▶ **Action item**
Give again, word for word, every line in the entries below from the line with "E-prints, '19: 50589 -> 46000" up to and including the line with "Treballs acadèmics, '21: 63462 -> 58000", and no other line.

▶ **Records provided**
• • • •

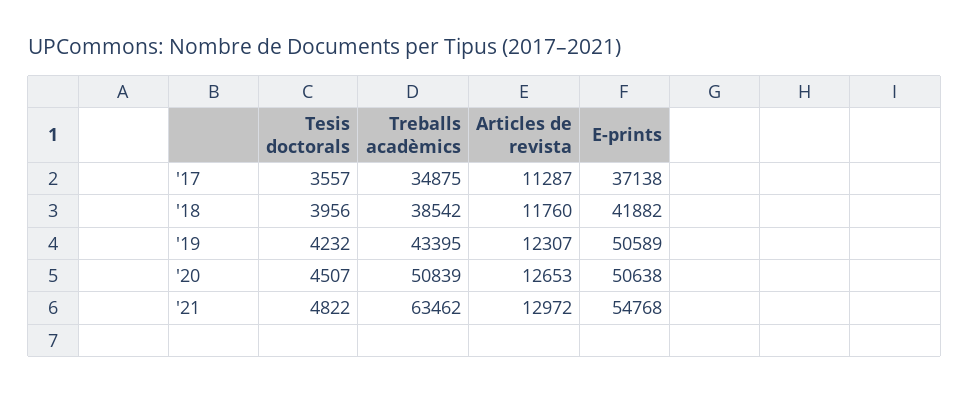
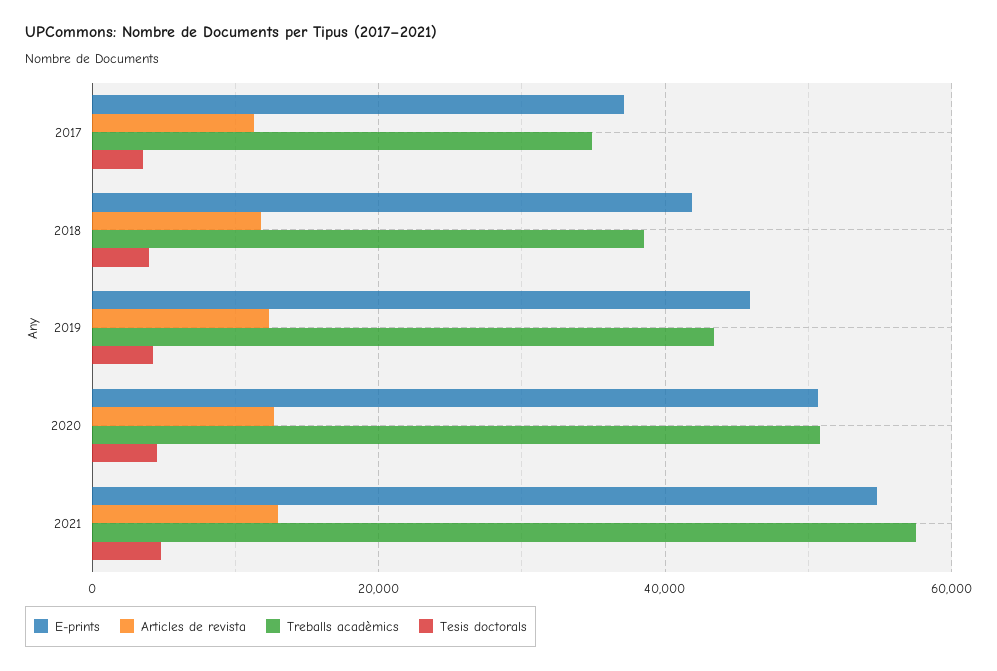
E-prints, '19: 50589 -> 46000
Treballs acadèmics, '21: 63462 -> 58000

• • • •

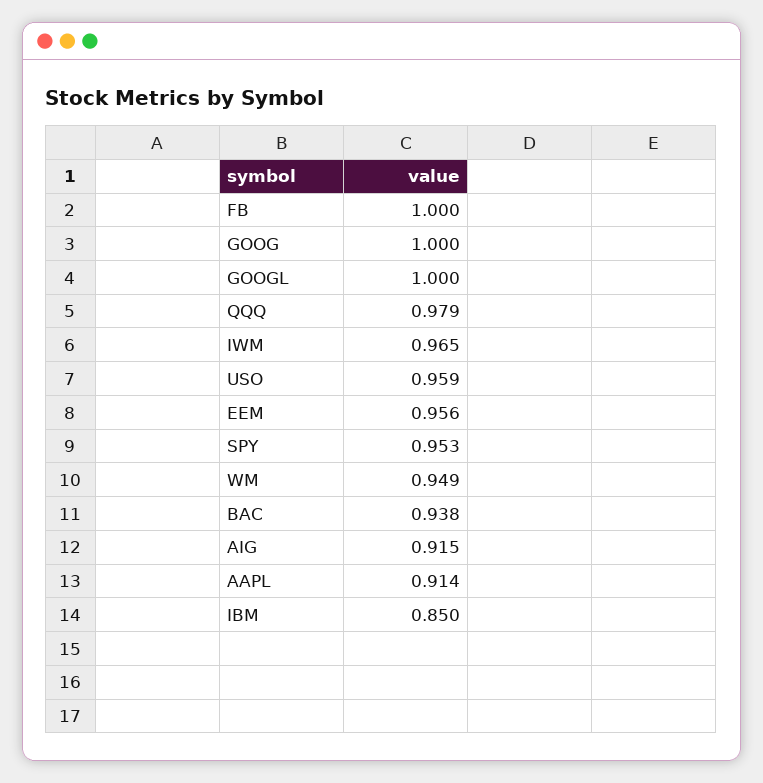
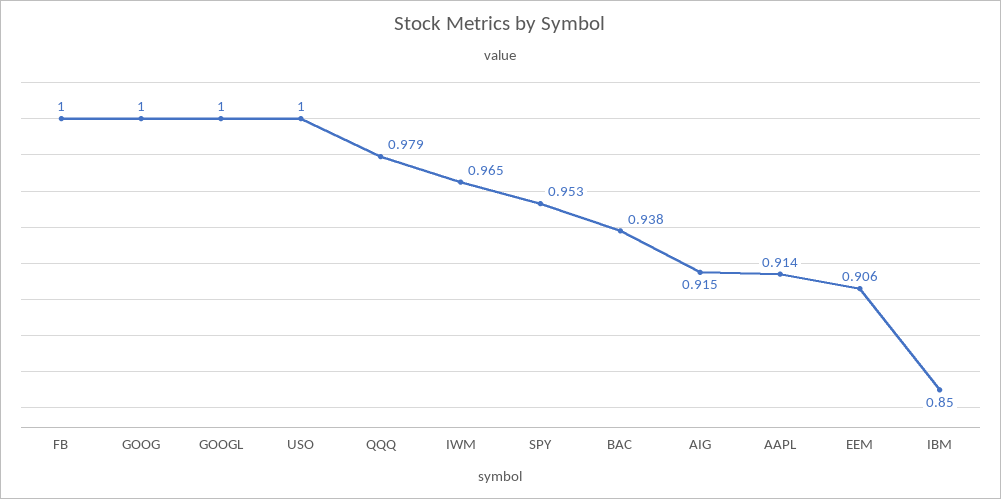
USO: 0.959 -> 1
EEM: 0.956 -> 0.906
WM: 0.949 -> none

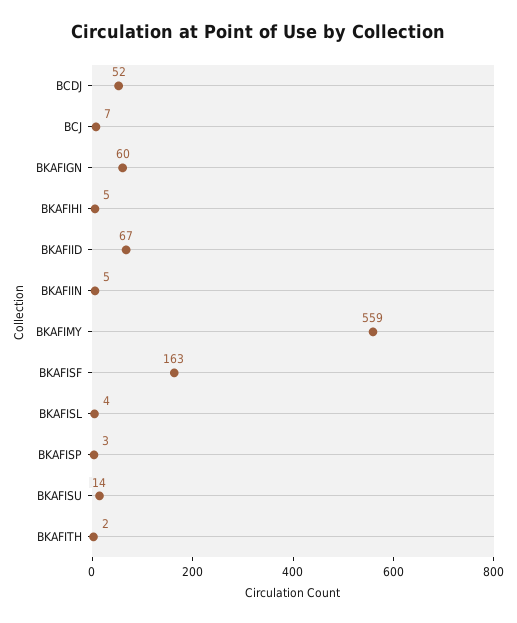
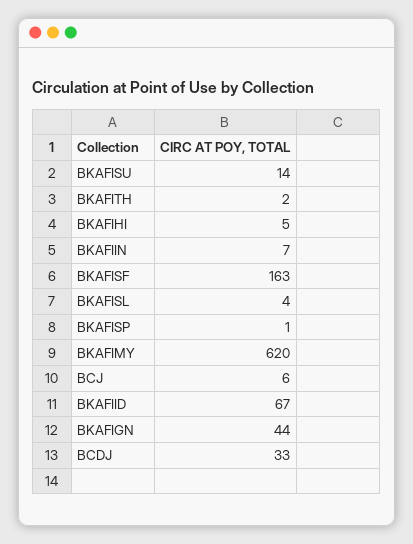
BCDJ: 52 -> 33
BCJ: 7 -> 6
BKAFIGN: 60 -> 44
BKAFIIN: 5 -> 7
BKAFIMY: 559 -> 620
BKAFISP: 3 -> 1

• • • •

▶ **Output of the task**
E-prints, '19: 50589 -> 46000
Treballs acadèmics, '21: 63462 -> 58000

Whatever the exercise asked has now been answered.